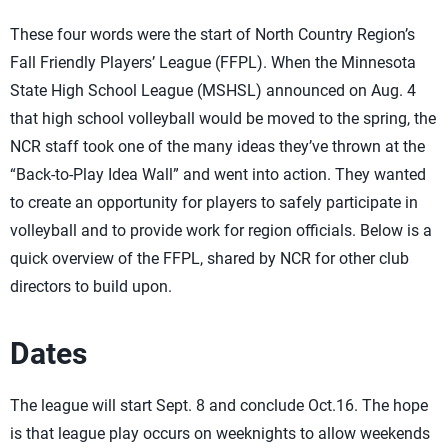
These four words were the start of North Country Region’s
Fall Friendly Players’ League (FFPL). When the Minnesota
State High School League (MSHSL) announced on Aug. 4
that high school volleyball would be moved to the spring, the
NCR staff took one of the many ideas they’ve thrown at the
“Back-to-Play Idea Wall” and went into action. They wanted
to create an opportunity for players to safely participate in
volleyball and to provide work for region officials. Below is a
quick overview of the FFPL, shared by NCR for other club
directors to build upon.
Dates
The league will start Sept. 8 and conclude Oct.16. The hope
is that league play occurs on weeknights to allow weekends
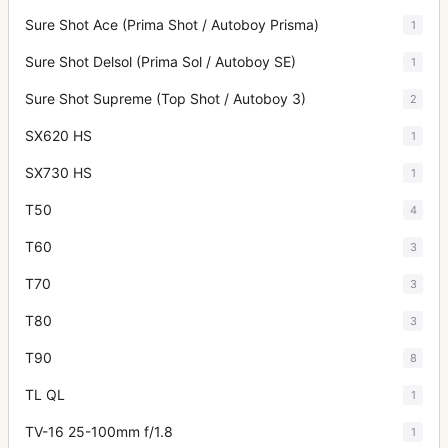
Sure Shot Ace (Prima Shot / Autoboy Prisma)
1
Sure Shot Delsol (Prima Sol / Autoboy SE)
1
Sure Shot Supreme (Top Shot / Autoboy 3)
2
SX620 HS
1
SX730 HS
1
T50
4
T60
3
T70
3
T80
3
T90
8
TL QL
1
TV-16 25-100mm f/1.8
1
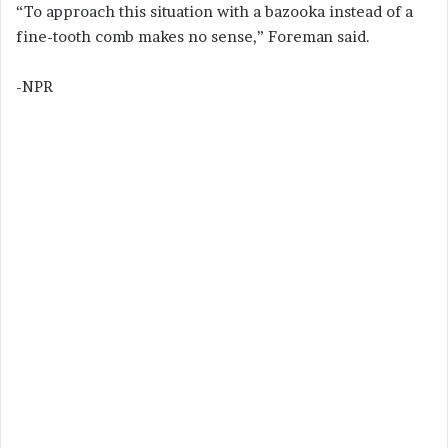
“To approach this situation with a bazooka instead of a
fine-tooth comb makes no sense,” Foreman said.
-NPR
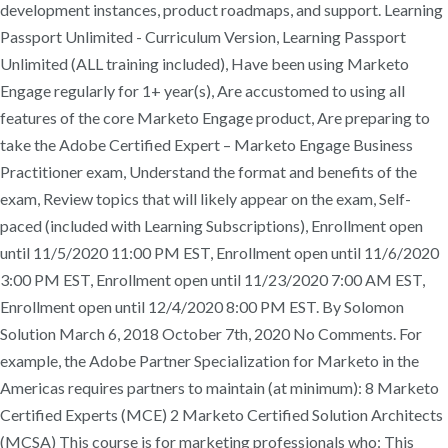
development instances, product roadmaps, and support. Learning
Passport Unlimited - Curriculum Version, Learning Passport
Unlimited (ALL training included), Have been using Marketo
Engage regularly for 1+ year(s), Are accustomed to using all
features of the core Marketo Engage product, Are preparing to
take the Adobe Certified Expert – Marketo Engage Business
Practitioner exam, Understand the format and benefits of the
exam, Review topics that will likely appear on the exam, Self-
paced (included with Learning Subscriptions), Enrollment open
until 11/5/2020 11:00 PM EST, Enrollment open until 11/6/2020
3:00 PM EST, Enrollment open until 11/23/2020 7:00 AM EST,
Enrollment open until 12/4/2020 8:00 PM EST. By Solomon
Solution March 6, 2018 October 7th, 2020 No Comments. For
example, the Adobe Partner Specialization for Marketo in the
Americas requires partners to maintain (at minimum): 8 Marketo
Certified Experts (MCE) 2 Marketo Certified Solution Architects
(MCSA) This course is for marketing professionals who: This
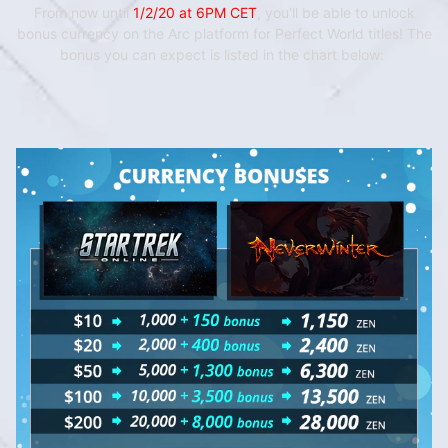
From now until
1/2/20 at 6PM CET
, you'll be able to unlock
bonus currency on the Arc platform for Perfect World titles! The
bonus you can expect is listed in
the chart below:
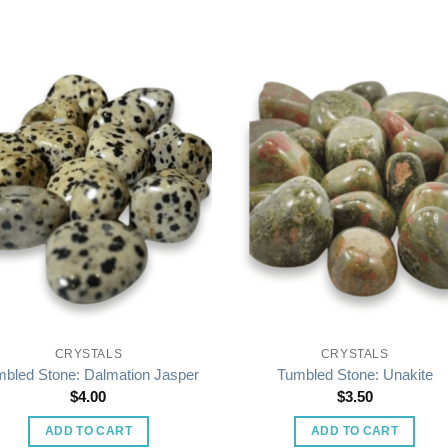
CRYSTALS
CRYSTALS
bled Stone: Dalmation Jasper
Tumbled Stone: Unakite
$
4.00
$
3.50
ADD TO CART
ADD TO CART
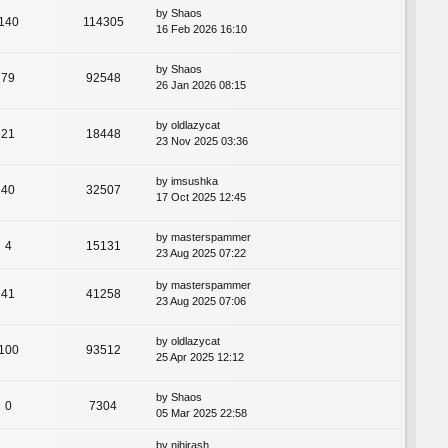
by
Shaos
140
114305
16 Feb 2026 16:10
by
Shaos
79
92548
26 Jan 2026 08:15
by
oldlazycat
21
18448
23 Nov 2025 03:36
by
imsushka
40
32507
17 Oct 2025 12:45
by
masterspammer
4
15131
23 Aug 2025 07:22
by
masterspammer
41
41258
23 Aug 2025 07:06
by
oldlazycat
100
93512
25 Apr 2025 12:12
by
Shaos
0
7304
05 Mar 2025 22:58
by
nihirash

--

** WORK ORDER **
I'd like the data above duplicated exactly, with no pictures included.

** RESPONSE TO THE TASK **
These four words were the start of North Country Region’s
Fall Friendly Players’ League (FFPL). When the Minnesota
State High School League (MSHSL) announced on Aug. 4
that high school volleyball would be moved to the spring, the
NCR staff took one of the many ideas they’ve thrown at the
“Back-to-Play Idea Wall” and went into action. They wanted
to create an opportunity for players to safely participate in
volleyball and to provide work for region officials. Below is a
quick overview of the FFPL, shared by NCR for other club
directors to build upon.
Dates
The league will start Sept. 8 and conclude Oct.16. The hope
is that league play occurs on weeknights to allow weekends
Sure Shot Ace (Prima Shot / Autoboy Prisma)
1
Sure Shot Delsol (Prima Sol / Autoboy SE)
1
Sure Shot Supreme (Top Shot / Autoboy 3)
2
SX620 HS
1
SX730 HS
1
T50
4
T60
3
T70
3
T80
3
T90
8
TL QL
1
TV-16 25-100mm f/1.8
1
“To approach this situation with a bazooka instead of a
fine-tooth comb makes no sense,” Foreman said.
-NPR
development instances, product roadmaps, and support. Learning
Passport Unlimited - Curriculum Version, Learning Passport
Unlimited (ALL training included), Have been using Marketo
Engage regularly for 1+ year(s), Are accustomed to using all
features of the core Marketo Engage product, Are preparing to
take the Adobe Certified Expert – Marketo Engage Business
Practitioner exam, Understand the format and benefits of the
exam, Review topics that will likely appear on the exam, Self-
paced (included with Learning Subscriptions), Enrollment open
until 11/5/2020 11:00 PM EST, Enrollment open until 11/6/2020
3:00 PM EST, Enrollment open until 11/23/2020 7:00 AM EST,
Enrollment open until 12/4/2020 8:00 PM EST. By Solomon
Solution March 6, 2018 October 7th, 2020 No Comments. For
example, the Adobe Partner Specialization for Marketo in the
Americas requires partners to maintain (at minimum): 8 Marketo
Certified Experts (MCE) 2 Marketo Certified Solution Architects
(MCSA) This course is for marketing professionals who: This
From now until
1/2/20 at 6PM CET
, you'll be able to unlock
bonus currency on the Arc platform for Perfect World titles! The
bonus you can expect is listed in
the chart below:
CRYSTALS
CRYSTALS
bled Stone: Dalmation Jasper
Tumbled Stone: Unakite
$
4.00
$
3.50
ADD TO CART
ADD TO CART
by
Shaos
140
114305
16 Feb 2026 16:10
by
Shaos
79
92548
26 Jan 2026 08:15
by
oldlazycat
21
18448
23 Nov 2025 03:36
by
imsushka
40
32507
17 Oct 2025 12:45
by
masterspammer
4
15131
23 Aug 2025 07:22
by
masterspammer
41
41258
23 Aug 2025 07:06
by
oldlazycat
100
93512
25 Apr 2025 12:12
by
Shaos
0
7304
05 Mar 2025 22:58
by
nihirash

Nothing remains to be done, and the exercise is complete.